The idea behind the “Live Local” bill adopted by the Florida Legislature is to ramp up the inventory of affordable housing across the state, so workers can afford to live where they work.
In Pasco County’s case, however, the effects of the bill could make it even harder for the county to escape the bedroom-community role it has played for decades.
Part of the Live Local bill makes it impossible for local governments to block the conversion of existing commercial and industrial sites to be developed for multifamily use, if the project meets requirements regarding the provision of affordable housing units for a specified period. The law also provides a tax break for such projects.
The Pasco County Commission made it clear at its June 20 meeting that efforts must be made to either exempt the county from the new law, or provide some other kind of change that would prevent Pasco from falling into an even larger housing/jobs imbalance.
Pasco has been making strides in recent years to protect its industrial and commercial lands and to put those sites into a posture where they are ready for companies that provide high-wage jobs.
The county also has taken steps to avoid the conversion of commercial and industrial land into residential use because of the county board’s desire to provide jobs closer to home for its residents.
As it stands now, about seven out of 10 of Pasco’s workers commute to another county for their job.
The board has been trying to change that, through its protection of commercial and industrial sites.
Board members had plenty to say about the Live Local law, during their June 20 session.
Shawn Foster, the county’s lobbyist from Sunrise Consulting, said he’s already discussed the pre-emption portion of Senate Bill 102 with State Sen. Ed Hooper, who said he would like to meet with the county about its concerns about the potential implications it has on the county’s economic development projects.
Pasco County Commissioner Seth Weightman said, “We know we’re housing-rich and jobs-poor.”
David Goldstein, the county’s chief assistant county attorney, said “I think when Senate Bill 102 was originally proposed, it was sort of done as a one-size-fits-all, but I’m not sure it really is appropriate for certain counties.
He said it doesn’t make sense to him to apply Senate Bill 102 to counties that have a poor ratio of jobs to housing.
Weightman said he’s aware of three projects that already have set their sights on converting general commercial parcels into multifamily developments, under provisions of the Live Local bill.
They represent a total of 786 units.
“They’re not blighted areas. They’re not areas of redevelopment. They’re prime time areas,” Weightman said.
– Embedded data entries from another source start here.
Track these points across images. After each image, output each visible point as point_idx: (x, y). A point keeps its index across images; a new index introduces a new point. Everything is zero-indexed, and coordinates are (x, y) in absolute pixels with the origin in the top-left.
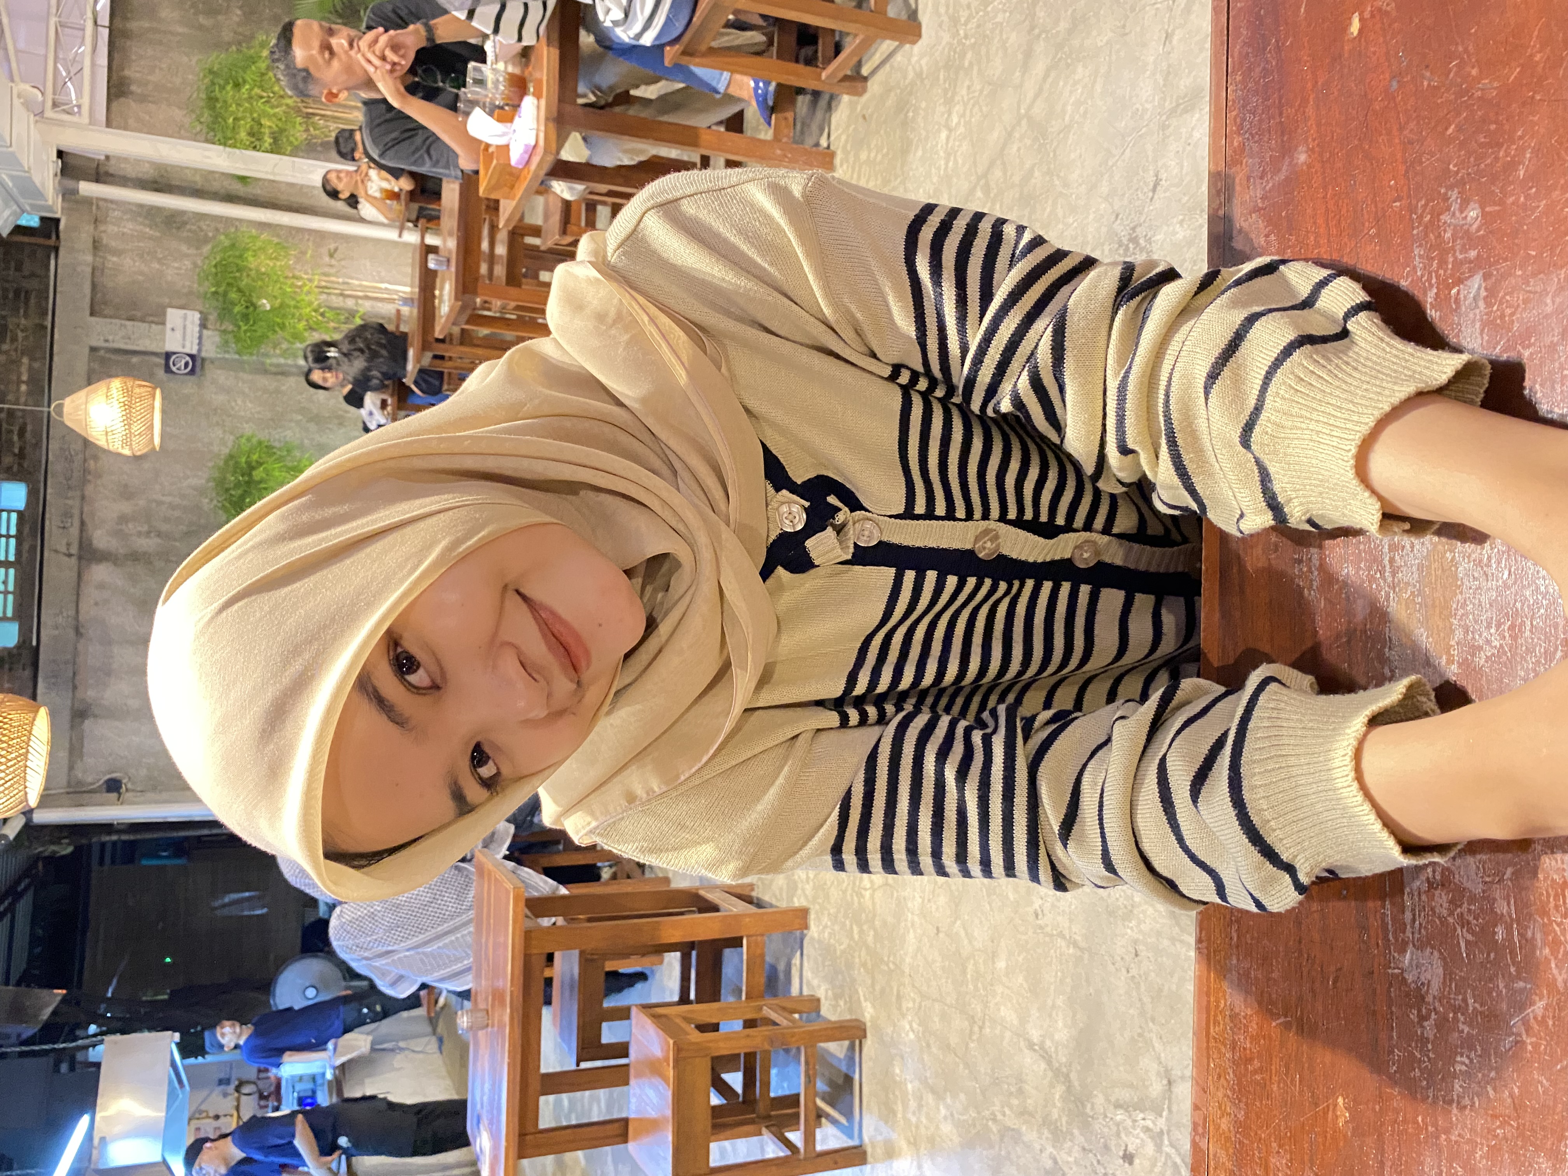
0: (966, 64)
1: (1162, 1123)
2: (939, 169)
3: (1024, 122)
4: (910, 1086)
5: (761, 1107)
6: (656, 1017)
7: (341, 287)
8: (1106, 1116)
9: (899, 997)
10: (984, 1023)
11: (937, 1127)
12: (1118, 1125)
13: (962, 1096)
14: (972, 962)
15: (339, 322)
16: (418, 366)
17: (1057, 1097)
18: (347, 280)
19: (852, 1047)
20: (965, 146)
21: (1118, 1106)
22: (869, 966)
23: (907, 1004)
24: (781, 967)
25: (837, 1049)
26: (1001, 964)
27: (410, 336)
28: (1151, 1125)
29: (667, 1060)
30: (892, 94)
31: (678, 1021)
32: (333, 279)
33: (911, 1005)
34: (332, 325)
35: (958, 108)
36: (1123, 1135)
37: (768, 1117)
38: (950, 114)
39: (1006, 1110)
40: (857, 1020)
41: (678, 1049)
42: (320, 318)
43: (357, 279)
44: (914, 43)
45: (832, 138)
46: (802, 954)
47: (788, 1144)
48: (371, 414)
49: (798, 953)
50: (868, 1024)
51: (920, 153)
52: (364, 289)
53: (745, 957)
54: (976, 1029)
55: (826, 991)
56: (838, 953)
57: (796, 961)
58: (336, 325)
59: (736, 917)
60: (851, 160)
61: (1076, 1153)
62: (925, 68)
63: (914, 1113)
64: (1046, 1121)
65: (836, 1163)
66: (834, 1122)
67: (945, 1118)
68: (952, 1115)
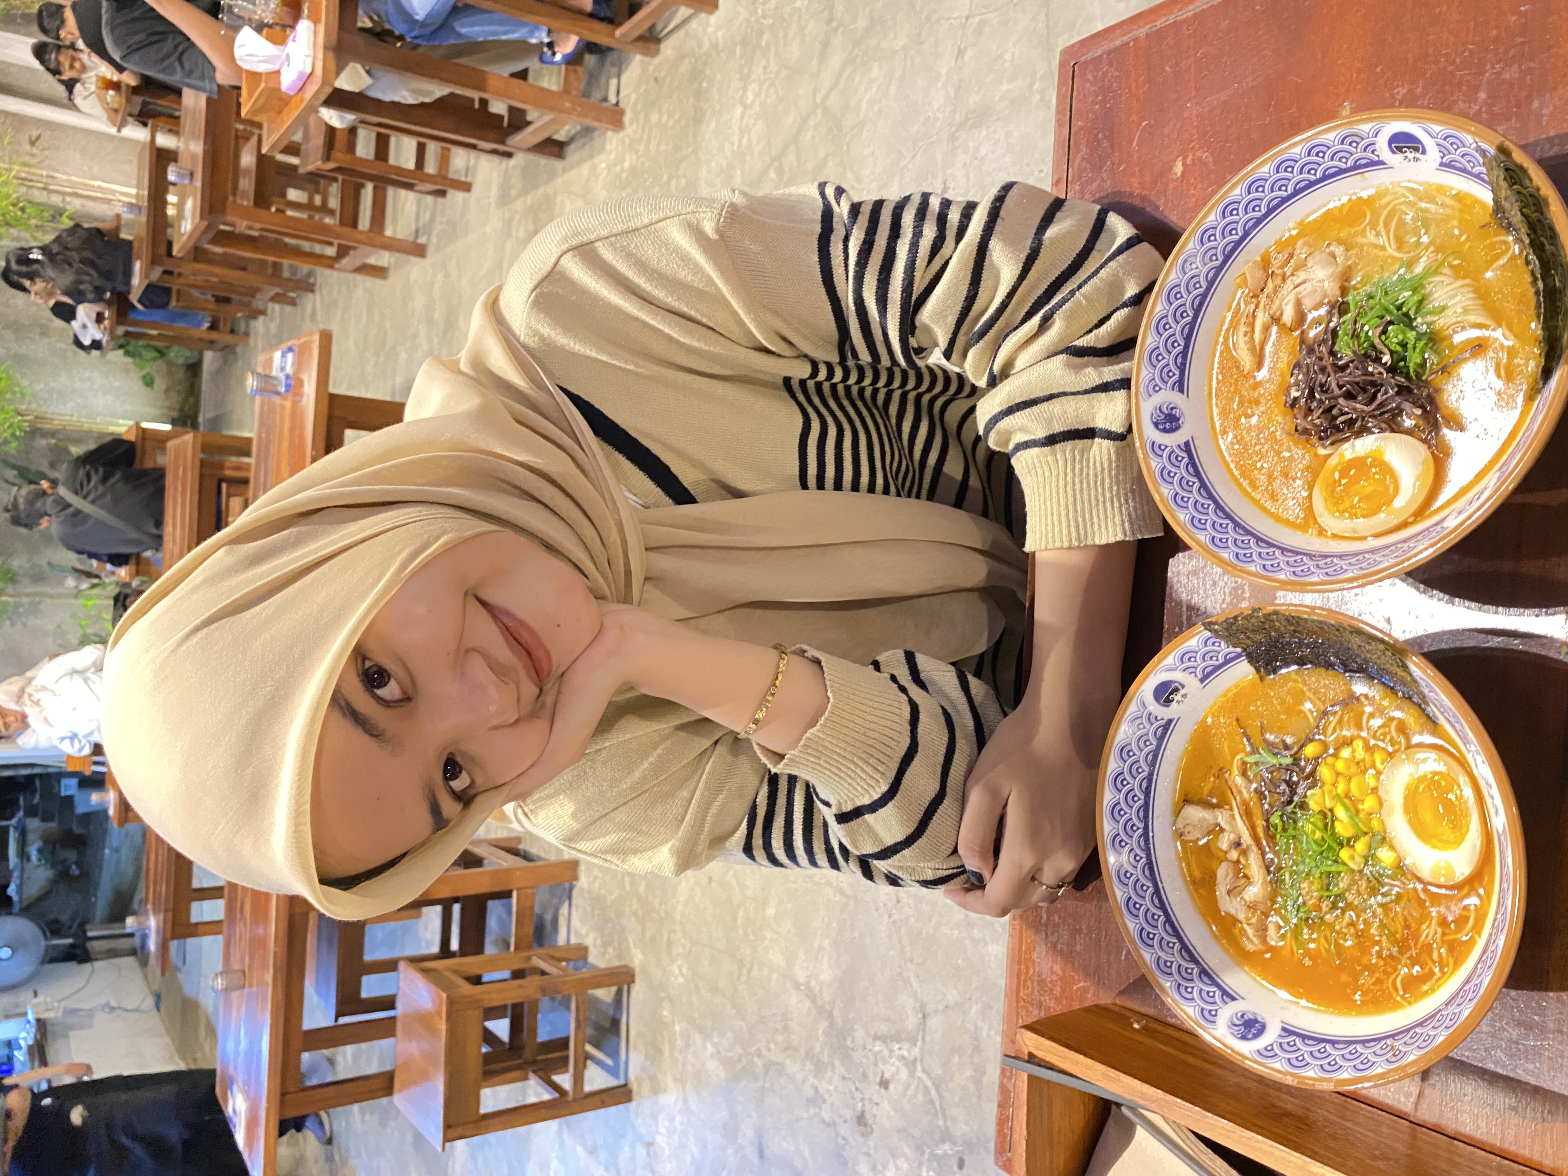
0: (764, 43)
1: (916, 1051)
2: (732, 144)
3: (819, 112)
4: (677, 1028)
5: (528, 1053)
6: (425, 971)
7: (44, 180)
8: (865, 1048)
9: (669, 944)
10: (752, 966)
11: (704, 1064)
12: (876, 1055)
13: (729, 1034)
14: (743, 909)
15: (42, 219)
16: (146, 282)
17: (820, 1032)
18: (51, 173)
19: (619, 993)
20: (760, 125)
21: (876, 1038)
22: (640, 914)
23: (677, 950)
24: (548, 917)
25: (606, 994)
26: (771, 911)
27: (136, 245)
28: (906, 1054)
29: (439, 1013)
30: (687, 61)
31: (448, 974)
32: (33, 170)
33: (681, 951)
34: (33, 222)
35: (753, 87)
36: (880, 1065)
37: (535, 1062)
38: (745, 90)
39: (772, 1046)
40: (625, 966)
41: (451, 1002)
42: (19, 213)
43: (65, 173)
44: (711, 12)
45: (621, 95)
46: (570, 905)
47: (555, 1087)
48: (84, 327)
49: (566, 904)
50: (637, 970)
51: (713, 125)
52: (73, 185)
53: (514, 909)
54: (745, 971)
55: (595, 939)
56: (609, 902)
57: (564, 910)
58: (39, 223)
59: (507, 872)
60: (642, 121)
61: (836, 1080)
62: (721, 41)
63: (681, 1053)
64: (809, 1055)
65: (603, 1102)
66: (599, 1063)
67: (712, 1055)
68: (719, 1052)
He’s concerned that the county has no control over this type of development, making it much more difficult for the county to plan to handle the developments’ traffic and other impacts.
“How we are going to go about managing these things and how we go about budgeting, especially since they’re tax-exempt.” Weightman said.
Alexander Alt, intergovernmental affairs officer for the Pasco Sheriff’s Office, said residential development has a greater impact on public services than other types of development.
“Whenever you get a piece of land that was zoned agriculture or commercial use and basically becomes multifamily or some large housing development, you see a continued strain on government services, whether that be the sheriff’s office, fire/rescue or just all government services, in general,” he said.
Weightman added: “There’s a lot of challenges. I don’t think our Legislature meant any ill intent. There’s a lot of good portions of this bill.
“Counties like ours, and other rural and growing counties, we really need to stand together and lock-arms, to protect our job-creating sites. It’s not something I’m willing to back off on.”
“I don’t want to see those sites disappear because they’re not a dime-a-dozen.”
“I think time is of the essence,” he said.
Pasco County Commission Chairman Jack Mariano agreed: “With all of these apartments coming in, without the jobs to go with it, it just kills us.”
Lobbyist Foster encouraged the board to work with their colleagues from other counties to make this a priority issue for the Florida Association of Counties.
“I’m not talking No. 20. I’m talking right up there, No. 1, No. 2, No. 3. This needs to be a major priority,” he said.